## TEXTE À LIRE

==================================================

SANS | publié le : 30.09.2003 |

Toujours soucieuses d'endiguer leurs dépenses immobilières, les entreprises privilégient des immeubles flexibles pouvant supporter, à moindre frais, des modifications en matière d'aménagement. Du coup, l'espace de travail de type paysager, plus économique, a toujours le vent en poupe. Toutefois, les entreprises semblent davantage prendre en compte les attentes des utilisateurs.

Un immeuble pouvant accueillir tout type de scénario d'aménagement, une implantation sur un parc de 3 hectares à deux pas de Paris, des matériaux de bonne tenue, des égalisateurs de bruit, la possibilité d'aménager, à chaque étage, des boxes individuels pour s'isoler, des points de rencontre et de convivialité, un bâtiment exclusivement dédié à la détente... A quelques détails près, l'immeuble Crystal Park illustre les nouvelles tendances en matière d'immobilier d'entreprise. Construit à Neuilly-sur-Seine (92) sur les ruines de l'ancien siège social de PSA Peugeot Citroën, ce nouveau projet, constitué d'un immeuble de bureaux de 40 000 m2 et d'un de services de 4 000 m2, veut, selon l'ambition de ses concepteurs, « réinventer l'espace professionnel ». Partant du constat que, pour 85 % des salariés, la qualité de l'aménagement des locaux a une forte influence sur le moral et la motivation (enquête Taylor Nelson Sofres), les géniteurs de Crystal Park, Générale Continentale Investissements et Whitehall, affirment avoir planché sur un projet permettant « de lier qualité de vie au travail et efficacité dans l'entreprise ».

==================================================

## ACTIONS REQUISES
a) Dans le texte sur l'immobilier d'entreprise, l'immeuble Crystal Park a été construit sur les ruines de quel ancien siège social ?
b) Pouvez-vous prolonger le texte sur l'immobilier d'entreprise et l'immeuble Crystal Park à partir de sa dernière phrase ?

(Éléments répertoriés dans un jeu de données)
==================================================

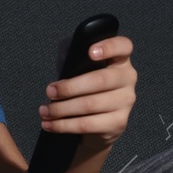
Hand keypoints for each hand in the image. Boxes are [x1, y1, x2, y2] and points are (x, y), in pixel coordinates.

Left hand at [40, 34, 135, 149]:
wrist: (95, 119)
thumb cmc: (84, 86)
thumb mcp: (77, 66)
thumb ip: (72, 54)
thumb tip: (66, 55)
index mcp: (120, 59)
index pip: (123, 47)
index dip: (109, 47)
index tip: (90, 52)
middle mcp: (127, 79)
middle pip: (100, 80)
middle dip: (69, 87)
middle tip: (50, 91)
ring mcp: (125, 101)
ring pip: (90, 105)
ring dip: (62, 109)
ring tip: (45, 110)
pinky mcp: (118, 122)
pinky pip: (88, 124)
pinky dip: (64, 125)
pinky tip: (50, 124)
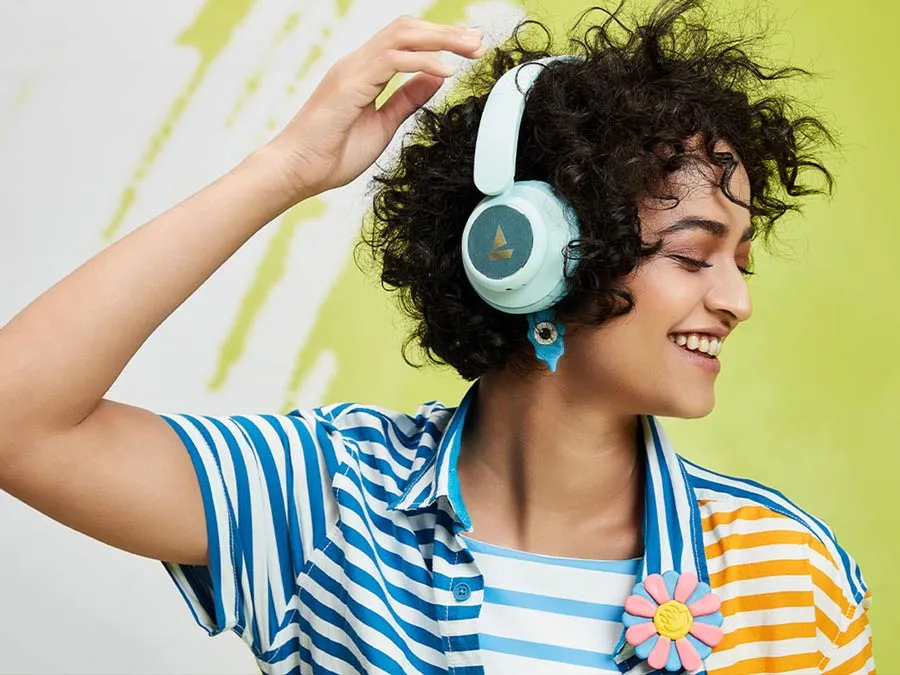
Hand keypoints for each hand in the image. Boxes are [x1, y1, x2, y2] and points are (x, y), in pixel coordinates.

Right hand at [262, 16, 484, 202]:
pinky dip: (423, 62)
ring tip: (469, 49)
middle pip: (407, 29)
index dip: (439, 39)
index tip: (469, 47)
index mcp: (364, 72)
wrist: (297, 171)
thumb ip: (406, 99)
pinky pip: (393, 61)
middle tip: (478, 42)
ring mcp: (352, 70)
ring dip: (440, 39)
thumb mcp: (383, 124)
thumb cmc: (332, 154)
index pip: (405, 41)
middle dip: (446, 33)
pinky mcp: (350, 84)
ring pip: (402, 36)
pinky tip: (446, 71)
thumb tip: (435, 79)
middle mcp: (357, 63)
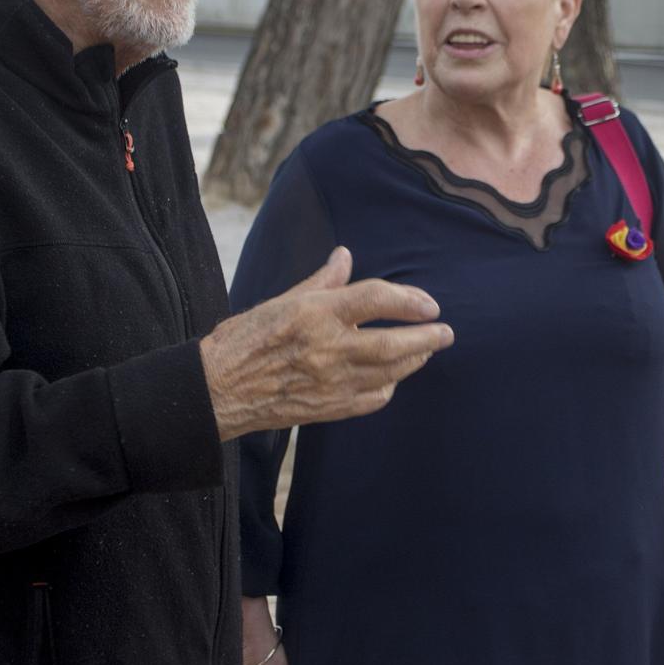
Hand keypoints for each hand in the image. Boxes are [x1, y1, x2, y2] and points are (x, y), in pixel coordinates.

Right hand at [203, 247, 452, 441]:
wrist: (217, 390)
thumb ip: (322, 281)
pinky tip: (392, 377)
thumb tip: (345, 256)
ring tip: (427, 349)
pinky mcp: (328, 408)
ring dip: (414, 360)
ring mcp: (330, 382)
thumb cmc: (245, 339)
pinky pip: (373, 399)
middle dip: (427, 337)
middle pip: (393, 343)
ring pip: (389, 372)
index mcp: (315, 313)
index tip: (428, 304)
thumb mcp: (281, 300)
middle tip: (446, 332)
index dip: (408, 300)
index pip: (375, 299)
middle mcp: (327, 348)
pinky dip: (389, 386)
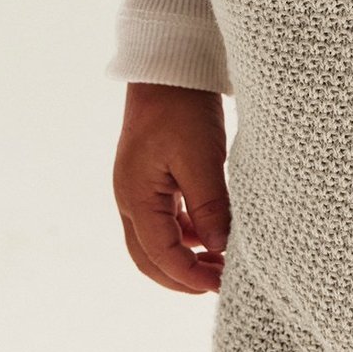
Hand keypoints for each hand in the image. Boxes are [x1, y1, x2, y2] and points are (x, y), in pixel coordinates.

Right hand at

==================================================

## RÉPONSES PAR TÂCHE
a) Celui de PSA Peugeot Citroën.

b)
Espaces spécifiques

De fait, à défaut d'être totalement révolutionnaire, Crystal Park se distingue par quelques trouvailles. Il en est ainsi des monk rooms, des pièces conçues pour permettre à un cadre au bout du rouleau de se ressourcer. Ou bien des brainstorming rooms, des lieux spécialement pensés pour « libérer les individus de leurs inhibitions et pour stimuler leurs idées créatrices ».

Plus terre à terre, Générale Continentale Investissements et Whitehall estiment qu'un immeuble de type horizontal autorise l'aménagement de nombreux postes tout en respectant les règles de sécurité et du Code du travail. Ainsi, précisent-ils, alors qu'on peut installer un poste de travail pour 11,40 m2 à Crystal Park, on descend rarement sous la barre des 15 m2 dans une tour. Un argument qui, à coup sûr, est de nature à séduire les entreprises candidates. Dans une conjoncture morose, celles-ci cherchent, en effet, à réduire l'impact de leurs coûts immobiliers.

Chasse aux m2

La chasse aux m2 est donc devenue le sport préféré des directions générales. Pour y arriver, tous les moyens sont bons, de l'utilisation des écrans plats d'ordinateur, beaucoup moins encombrants, aux bureaux partagés, en passant par la réduction des espaces dédiés aux archives et aux rangements. Dans cet objectif de rationnalisation des coûts, les entreprises partent en quête de bâtiments flexibles. Objectif : adapter les bureaux aux futures évolutions afin d'éviter de lourds chantiers de déménagement.

Modifications rapides

« Dans certaines sociétés, comme HP, la durée des espaces de travail est d'un an. Les bâtiments doivent donc être conçus pour encaisser rapidement des modifications d'aménagement », soulève Bruno Michel, de l'agence Quatre Plus Architecture, qui vient de concevoir le nouvel immeuble parisien Austerlizt 2.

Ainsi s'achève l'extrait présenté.